According to the former firefighters, a woman who applied for a position on the brigade was recommended by the hiring committee for approval by council only to have her name removed from the list of selected candidates at the last minute under what they believe were questionable circumstances.
One of the firefighters who resigned is the applicant’s husband and the other is her friend. In bringing the matter to THE EQUITY, all three requested their names be withheld.
“All of a sudden, I disappeared from the list,” the applicant told THE EQUITY.
“Then, when I inquired, I was told it was due to a conflict of interest with my husband, which was so frustrating because brothers have been hired. Then it turned into pictures I posted on Facebook. I got told various reasons, but then it seemed to come down to who I’m friends with,” she said.
On Labour Day Monday, THE EQUITY reached MoP Mayor Roger Larose. He confirmed that the candidate had been recommended by the hiring committee, that her name had been included on a list for approval by council, and that it had been removed in the caucus meeting just prior to the council meeting.
Asked why the name had been removed, the mayor said it was because the applicant was married to someone already in the fire department, and added that she had also been taking pictures of municipal firefighters when they were on-scene and posting them on social media.
“This is why we didn’t want to take a chance on this.
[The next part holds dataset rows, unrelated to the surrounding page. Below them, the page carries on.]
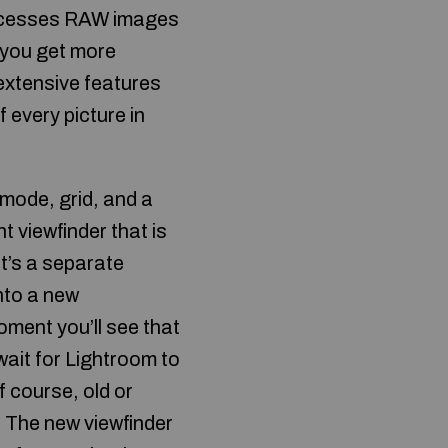
ocesses RAW images
 you get more
extensive features
f every picture in
 mode, grid, and a
viewfinder that is
it’s a separate
nto a new
oment you’ll see that
wait for Lightroom to
f course, old or
. The new viewfinder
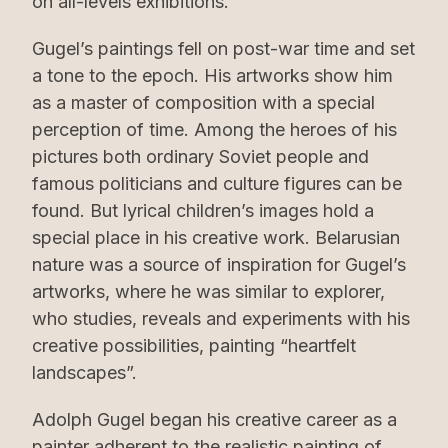
on all-levels exhibitions.
Gugel’s paintings fell on post-war time and set
a tone to the epoch. His artworks show him
as a master of composition with a special
perception of time. Among the heroes of his
pictures both ordinary Soviet people and
famous politicians and culture figures can be
found. But lyrical children’s images hold a
special place in his creative work. Belarusian
nature was a source of inspiration for Gugel’s
artworks, where he was similar to explorer,
who studies, reveals and experiments with his
creative possibilities, painting “heartfelt
landscapes”.
Adolph Gugel began his creative career as a
painter adherent to the realistic painting of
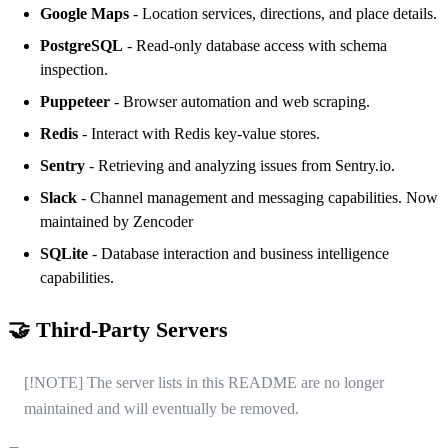
Google Maps
- Location services, directions, and place details.
PostgreSQL
- Read-only database access with schema
inspection.
Puppeteer
- Browser automation and web scraping.
Redis
- Interact with Redis key-value stores.
Sentry
- Retrieving and analyzing issues from Sentry.io.
Slack
- Channel management and messaging capabilities. Now
maintained by
Zencoder
SQLite
- Database interaction and business intelligence
capabilities.
🤝 Third-Party Servers
[!NOTE] The server lists in this README are no longer
maintained and will eventually be removed.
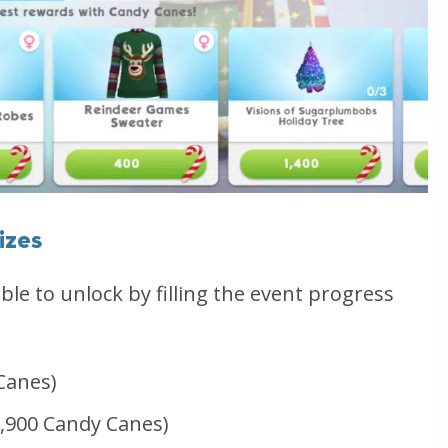
izes
able to unlock by filling the event progress
Canes)
,900 Candy Canes)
She was creating a problem,” said Larose.
Asked why the hiring committee did not reject her on that basis instead of recommending her to council, the mayor said it was new information.
“They didn’t know all that. That came out at the caucus meeting,” he said, suggesting we talk with Mario Allen, the municipality’s director general.
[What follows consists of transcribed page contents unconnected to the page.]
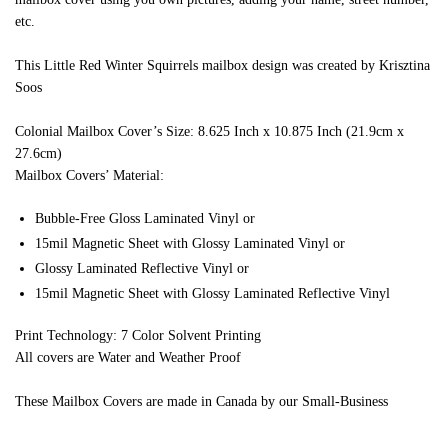
etc.
This Little Red Winter Squirrels mailbox design was created by Krisztina
Soos
Colonial Mailbox Cover’s Size: 8.625 Inch x 10.875 Inch (21.9cm x
27.6cm)
Mailbox Covers’ Material:
Bubble-Free Gloss Laminated Vinyl or
15mil Magnetic Sheet with Glossy Laminated Vinyl or
Glossy Laminated Reflective Vinyl or
15mil Magnetic Sheet with Glossy Laminated Reflective Vinyl
Print Technology: 7 Color Solvent Printing
All covers are Water and Weather Proof
These Mailbox Covers are made in Canada by our Small-Business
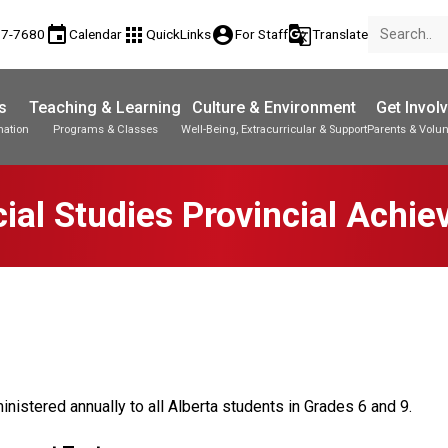
event
apps
account_circle
g_translate
77-7680
Calendar
QuickLinks
For Staff
Translate
s
Teaching & Learning
Culture & Environment
Get Invol
mation
Programs & Classes
Well-Being, Extracurricular & Support
Parents & Volun
Parent-Teacher Conferences
Provincial Achievement Tests
Student Personal Mobile Devices
ial Studies Provincial Achi
nistered annually to all Alberta students in Grades 6 and 9.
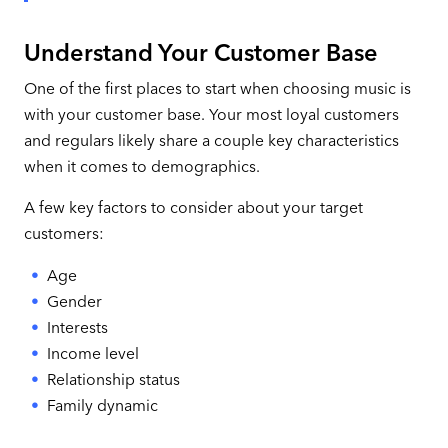
Understand Your Customer Base
One of the first places to start when choosing music is
with your customer base. Your most loyal customers
and regulars likely share a couple key characteristics
when it comes to demographics.
A few key factors to consider about your target
customers:
Age
Gender
Interests
Income level
Relationship status
Family dynamic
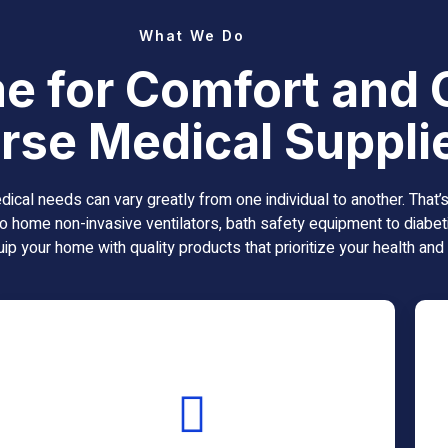
What We Do
e for Comfort and 
rse Medical Suppli
al needs can vary greatly from one individual to another. That
o home non-invasive ventilators, bath safety equipment to diabeti
ip your home with quality products that prioritize your health and
Bath Safety
Equipment
Continuous Positive Airway Pressure (CPAP)
machines are leading interventions for those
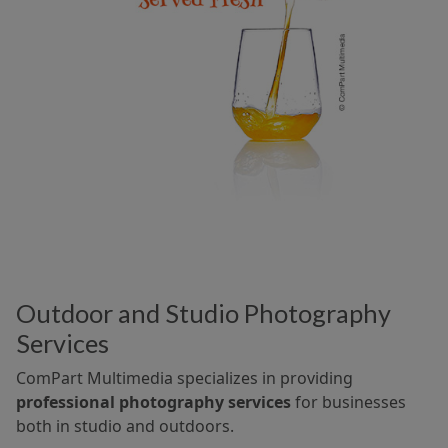
Outdoor and Studio Photography
Services
ComPart Multimedia specializes in providing
professional photography services
for businesses
both in studio and outdoors.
We reached Mr. Allen this past Friday, and began with a question about the hiring process for firefighters. He explained that there is a four-person committee appointed to do a pre-selection, they interview applicants and put together a list of recommend candidates.

“We ask volunteers on the fire department to be involved in that. They are the ones that are going to be working with those people. They can check their histories and if they have good references,” said Allen.
“It’s a pre-selection, it’s a recommendation that’s sent to me, and I can confirm if there’s any problem, and then after that, I’m the one that’s going to submit the list to the council for a motion.”
Turning to the specifics of the case in which a female applicant’s name was first recommended by the hiring committee and then withdrawn from the list for council approval, Allen said that he had taken her name off the list.
Asked on what basis he removed the name, Allen said that he had received some unfavourable references that raised some doubts.
“At that moment, we had a few bad references from even our own firemen. We had to clarify that situation, that’s why her name was removed,” he said.
Asked whether the concerns had anything to do with the fact that the candidate is married to someone who was on the force, Allen said they did not.
“I don’t know about the situation, whether they were married or not. I don’t care about that. The problem is that this person was involved with the activities of the fire department previously to being hired and it was a major problem with many firemen,” he said.
When asked about the mayor’s reference to the candidate posting pictures of firefighting scenes on social media, the director general declined to comment other than to say there were many factors involved.
“We received complaints in the past about this person from different firemen. There was no way I was going to impose somebody that doesn’t make the right fit,” he said.
“If they do have arguments in their personal life, it’s one thing, but there’s a chance that those arguments will be transposed into the department, as well,” the director general said, raising the spectre of problems that personal feuds between staff members can present to the functioning of the professional force.
“Team chemistry in the fire department is the most important thing. In the past we did have problems with people who didn’t get along in the fire department, and it’s really, really hard to get a good chemistry when they fight with each other. So, this is exactly what we want to avoid,” said Allen.
“There’s no time to argue on the scene. They have to act fast. The chemistry has to be at its best. So why should I take a chance and recommend somebody that is not recommended by the majority of my fire department, hide those facts from my boss, which is the council? It’s totally not fair, it’s totally not the way to proceed,” he said.
“So, it was my job to tell the council that this name could be a problem and it could be not a good fit, and they agreed to remove the name,” he said.
For her part, the applicant believes she got caught in the middle of a pre-existing feud among people on the force.
“Initially, I was welcomed with open arms. Then, all of a sudden, anyone who was friends with the wrong people had a problem,” she said.
“How can you run a professional service when you are making decisions on a personal basis?” she asked.
Prior to resigning, one of the firefighters says he was told that he would have to stay silent on this matter or risk losing his position as captain on the brigade.
On this, Allen says that the code of ethics guiding all the municipality’s firefighters prevents them from publicly contesting a decision by council, their employer. He says he did remind one of the firefighters that failure to abide by the requirements of the code could carry a range of potential consequences.
“Now these people, if they don’t want to follow the code of ethics, if they want to fight against the municipality, then they have to resign,” said Allen.
After 20 years of service, that’s what one of the firefighters did.
“I’ve been there for 20 years. I have never seen so many firefighters quit since this council came in,” he said.
The two firefighters who resigned in recent months believe that the management of the fire brigade undermines morale on the force, leaving many firefighters not wanting to show up on-scene when called.
“Sometimes you’re responding alone, or with one or two other people,” said one of the firefighters who has quit the force.
“Sometimes there may be six or seven when there should be 12 to 18,” he said.
In a series of resignations from the same brigade last year, several departing firefighters went public with their concerns over what they described as dysfunction in the management of the fire department resulting in shortfalls in how it was equipped and damage to morale of the team.
In both last year’s and this year’s resignations, the firefighters involved say they were told to keep quiet about their concerns and that they were threatened with various forms of reprisal if they failed to do so.